Ethnographie

Koloniale Bilderwelten – ein vielseitiges Wechselspiel zwischen ethnographischer Momentaufnahme, autochthoner Initiative und eurozentristischer Inszenierung

 

Ethnographische Darstellungen sind unter einem eurozentristischen kolonialen Blickwinkel entstanden, welchem prinzipiell ein Machtgefälle innewohnt. Die Deutungshoheit lag dabei selbstverständlich beim Produzenten als Handlanger des Kolonialismus.

Es ist dabei heute meist nicht mehr festzustellen, welche Traditionen schon in vorkolonialer Zeit existiert haben und welche in der veränderten Situation neu erfunden wurden, wie Terence Ranger in seinem gemeinsam mit Eric Hobsbawm herausgegebenen wegweisenden Werk Invention of Tradition (1983) auch für das koloniale Afrika eindrucksvoll dargestellt hat.

Ansichtskarte ohne weitere Angaben, vermutlich British East Africa (BEA)

Selbst in der deutschen Schutztruppe für Deutsch-Ostafrika nahmen die Kombinationen der Bestandteile von Uniformierungen groteske Formen an. Importierte europäische, traditionell afrikanische und mehr oder weniger frei erfundene Komponenten spielten dabei eine Rolle (Bildarchiv der Deutschen Kolonialgesellschaft, Universitätsbibliothek Frankfurt am Main – Bildnummer: 037-0600-85).

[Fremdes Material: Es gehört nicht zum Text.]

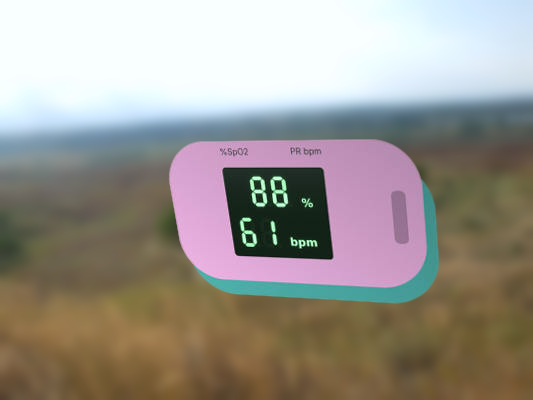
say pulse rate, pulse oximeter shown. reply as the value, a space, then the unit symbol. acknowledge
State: 61 bpm
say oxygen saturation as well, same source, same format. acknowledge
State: 88 %
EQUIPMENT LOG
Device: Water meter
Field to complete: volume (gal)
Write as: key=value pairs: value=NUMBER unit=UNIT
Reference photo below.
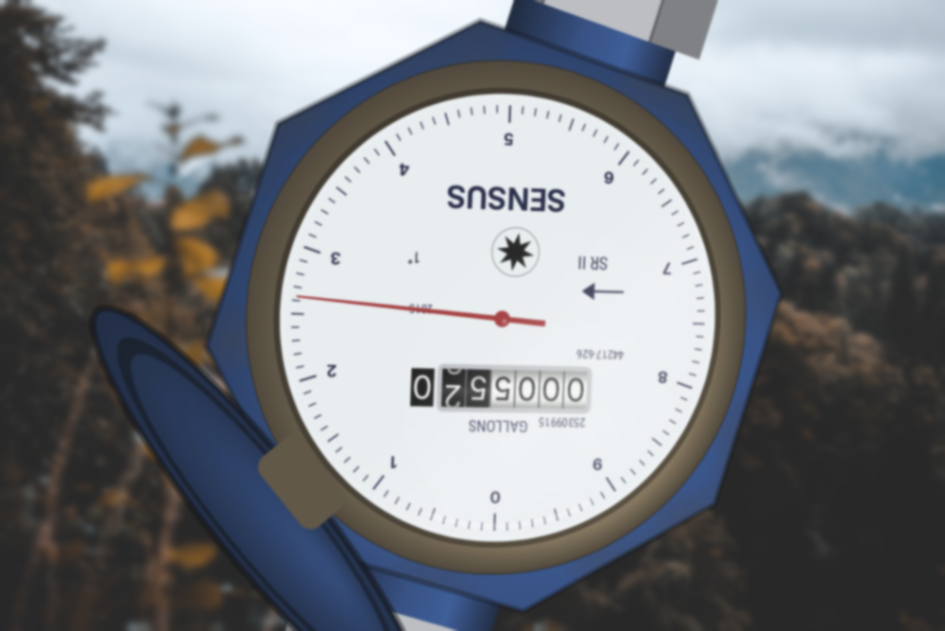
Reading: value=5522.6 unit=gal
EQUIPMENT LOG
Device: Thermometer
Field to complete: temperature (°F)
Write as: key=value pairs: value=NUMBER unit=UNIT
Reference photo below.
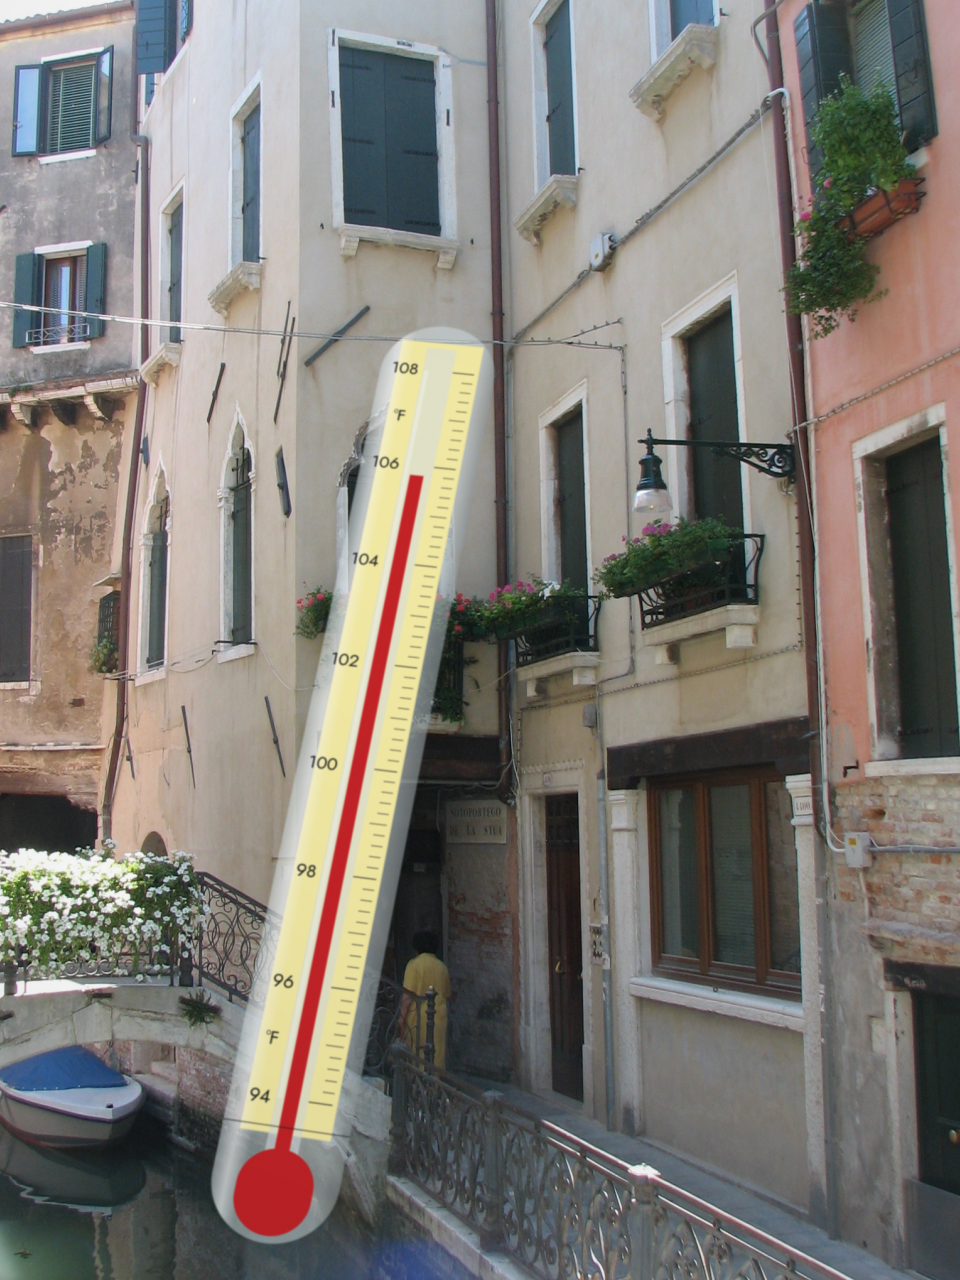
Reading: value=105.8 unit=°F
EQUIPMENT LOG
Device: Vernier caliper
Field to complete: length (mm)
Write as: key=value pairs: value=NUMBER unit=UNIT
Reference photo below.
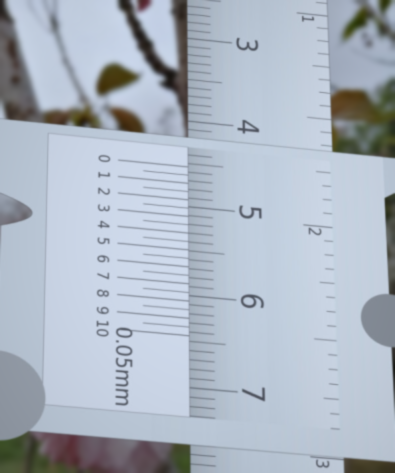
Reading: value=45.4 unit=mm
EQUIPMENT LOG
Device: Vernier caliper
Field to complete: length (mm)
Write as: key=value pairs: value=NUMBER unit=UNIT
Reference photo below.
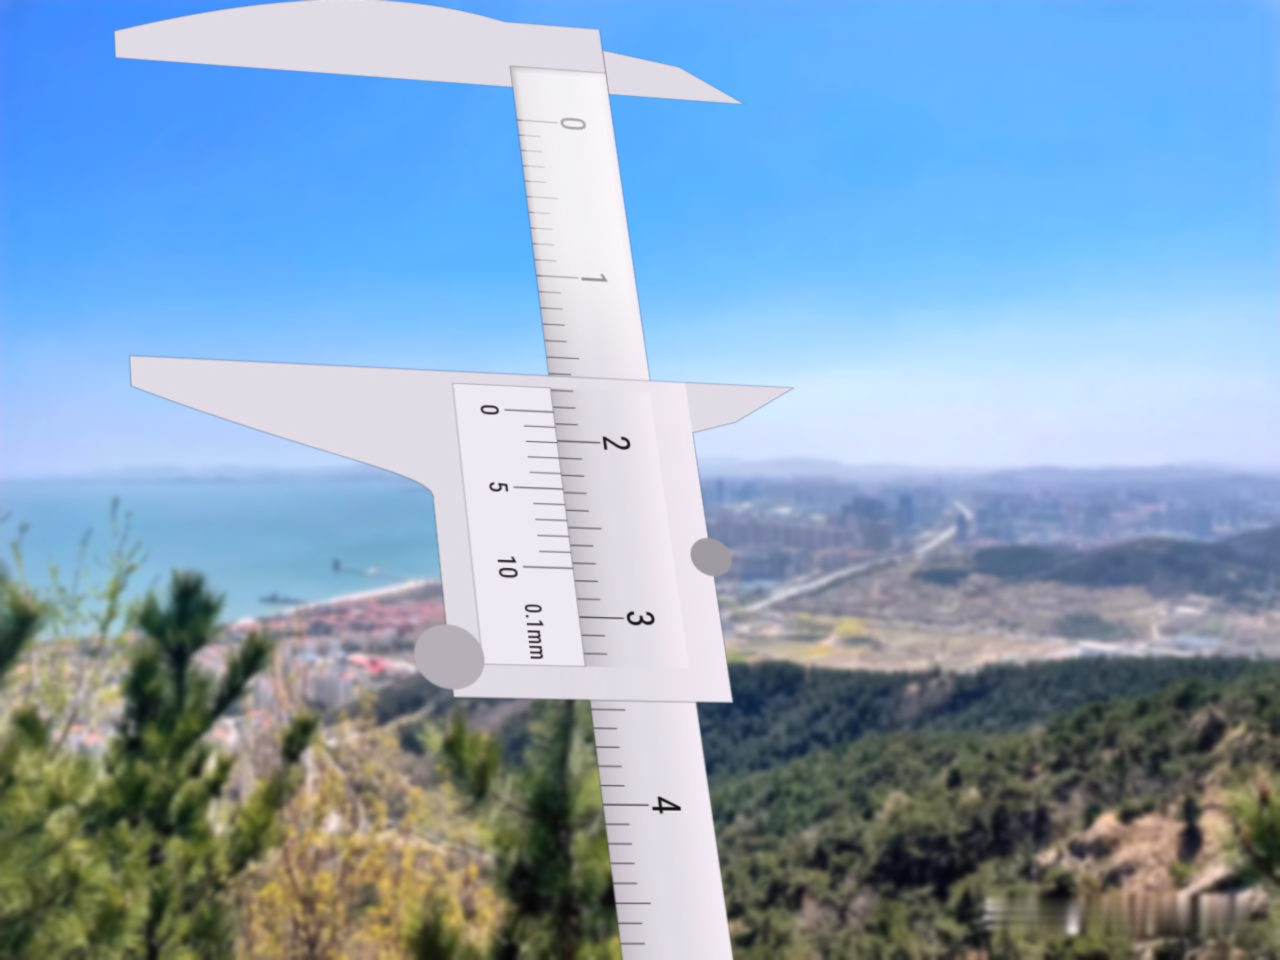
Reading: value=18.3 unit=mm
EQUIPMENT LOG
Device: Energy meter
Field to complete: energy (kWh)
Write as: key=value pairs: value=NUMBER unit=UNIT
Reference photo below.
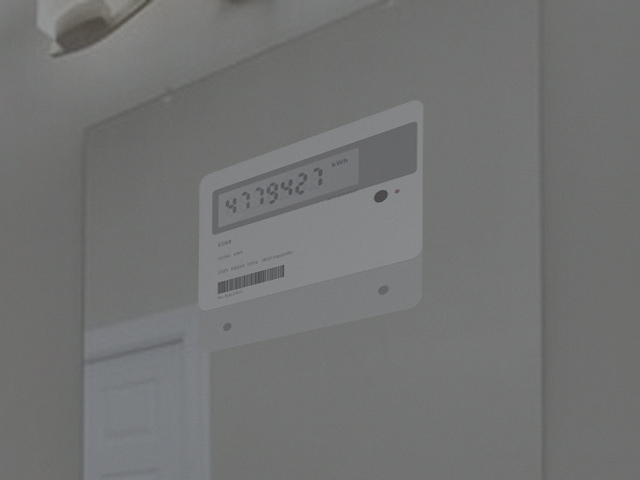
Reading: value=4779427 unit=kWh
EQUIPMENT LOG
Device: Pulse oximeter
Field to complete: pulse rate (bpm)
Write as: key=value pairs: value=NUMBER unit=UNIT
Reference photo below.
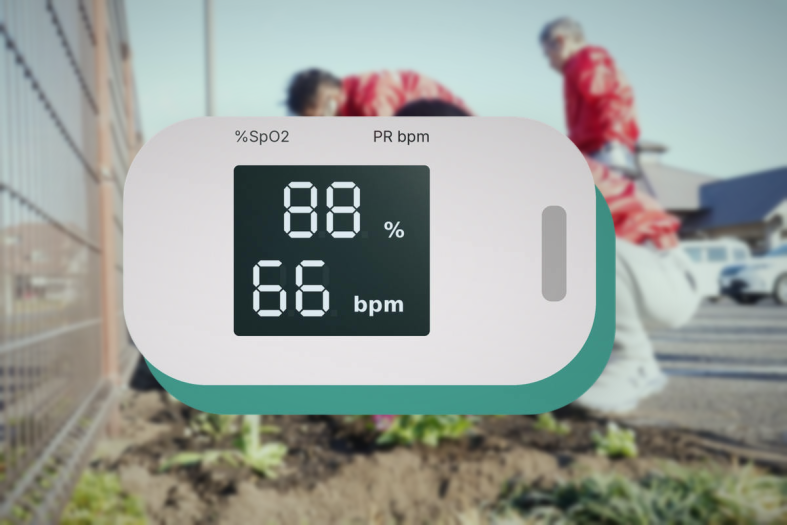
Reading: value=66 unit=bpm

Jedenfalls unterlagen weite Teile des Gesellschaftsgefüges unter dem kolonialen Einfluss Transformationsprozessen. Dennoch ist dieser Umstand nicht immer auf den direkten Druck der Kolonisation zurückzuführen. Vielmehr ergriffen auch autochthone Gruppen die Initiative, um sich den geänderten Gegebenheiten strategisch anzupassen. Lokale Eliten wollten ihre Macht erhalten, marginalisierte Gruppen zu Macht gelangen.

Das Ende des 19. Jahrhunderts nimmt mit neuen Errungenschaften in Sachen Massenmedien gegenüber dem Buchdruck eine Sonderrolle ein. Im 20. Jahrhundert kamen Radio und Fernsehen hinzu und zuletzt sorgt das Internet für globale Verbreitung.

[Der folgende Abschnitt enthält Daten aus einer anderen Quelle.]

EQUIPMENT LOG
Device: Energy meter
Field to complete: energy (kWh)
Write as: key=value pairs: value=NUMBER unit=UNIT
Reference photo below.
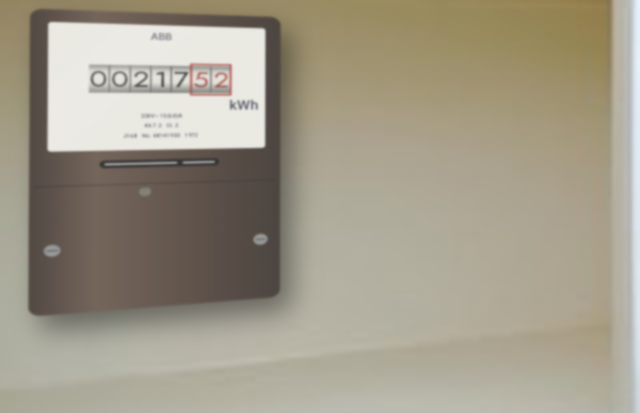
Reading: value=217.52 unit=kWh
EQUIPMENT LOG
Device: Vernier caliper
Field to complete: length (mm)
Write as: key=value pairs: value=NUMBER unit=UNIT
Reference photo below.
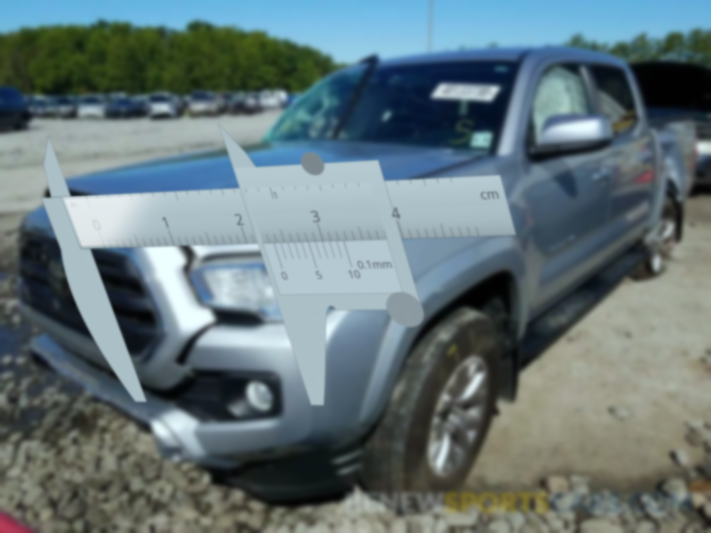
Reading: value=23.6 unit=mm
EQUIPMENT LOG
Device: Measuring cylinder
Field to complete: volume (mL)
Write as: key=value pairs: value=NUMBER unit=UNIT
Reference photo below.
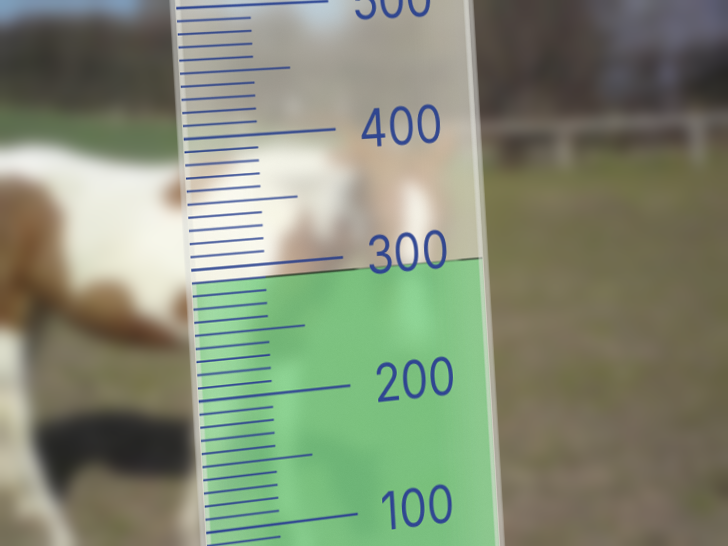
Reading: value=290 unit=mL
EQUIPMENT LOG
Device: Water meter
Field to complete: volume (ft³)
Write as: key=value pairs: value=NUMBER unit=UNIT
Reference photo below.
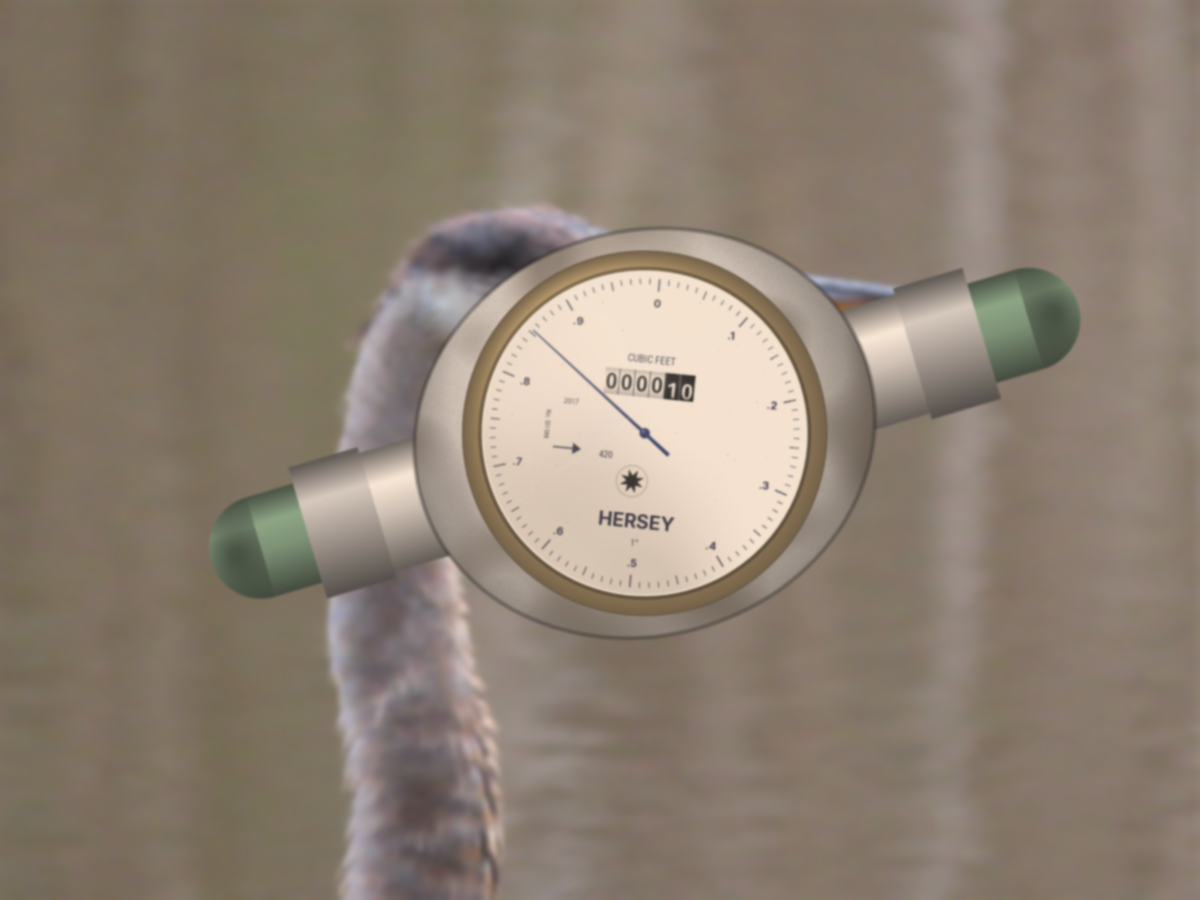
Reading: value=9.85 unit=ft³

Auch heute noch verfallen solche Darstellungen einem mehr oder minder bewussten Eurozentrismus, welcher Europa und seine Kulturen in den Mittelpunkt stellt und alle anderen Lebensformen ausgrenzt und herabsetzt.

Selbst wissenschaftliche Filme oder ethnologische bzw. interdisziplinäre Feldforschungsprojekte können sich häufig nicht ganz aus dem ursprünglich während der Kolonialzeit geschaffenen Korsett lösen und nehmen die traditionelle Beobachterrolle ein. Menschen werden wie Tiere im Zoo dem Publikum zugeführt, um ihre »archaische« oder gar »zurückgebliebene« Lebensweise darzustellen.

In den letzten Jahren sind deutliche Fortschritte gemacht worden, wobei nun die dargestellten Menschen von beobachteten Objekten zu erzählenden Subjekten werden. Gerade jedoch bei der Auswahl der Thematik oder einzelner Parameter ist Vorsicht geboten, um nicht einseitig die negativen Aspekte einer Kultur in den Vordergrund zu rücken.

Um dies zu vermeiden, ist nicht nur eine Zusammenarbeit mit lokalen Forschungs- und Kulturprojekten erstrebenswert, sondern auch ein offenes Ohr für die sich präsentierenden Akteure und ihr soziales Umfeld notwendig.

Insbesondere in der Werbung als Teil der Unterhaltungsindustrie werden nach wie vor Exotismen eingesetzt, um die Erfüllung unerreichbarer Träume mit einem Markennamen und Konsumverhalten in Verbindung zu bringen. Häufig stehen diese Phantasiewelten in nahezu ungebrochener Tradition zu kolonialen Pauschalisierungen, Vorurteilen, Stereotypen und Stigmatisierungen.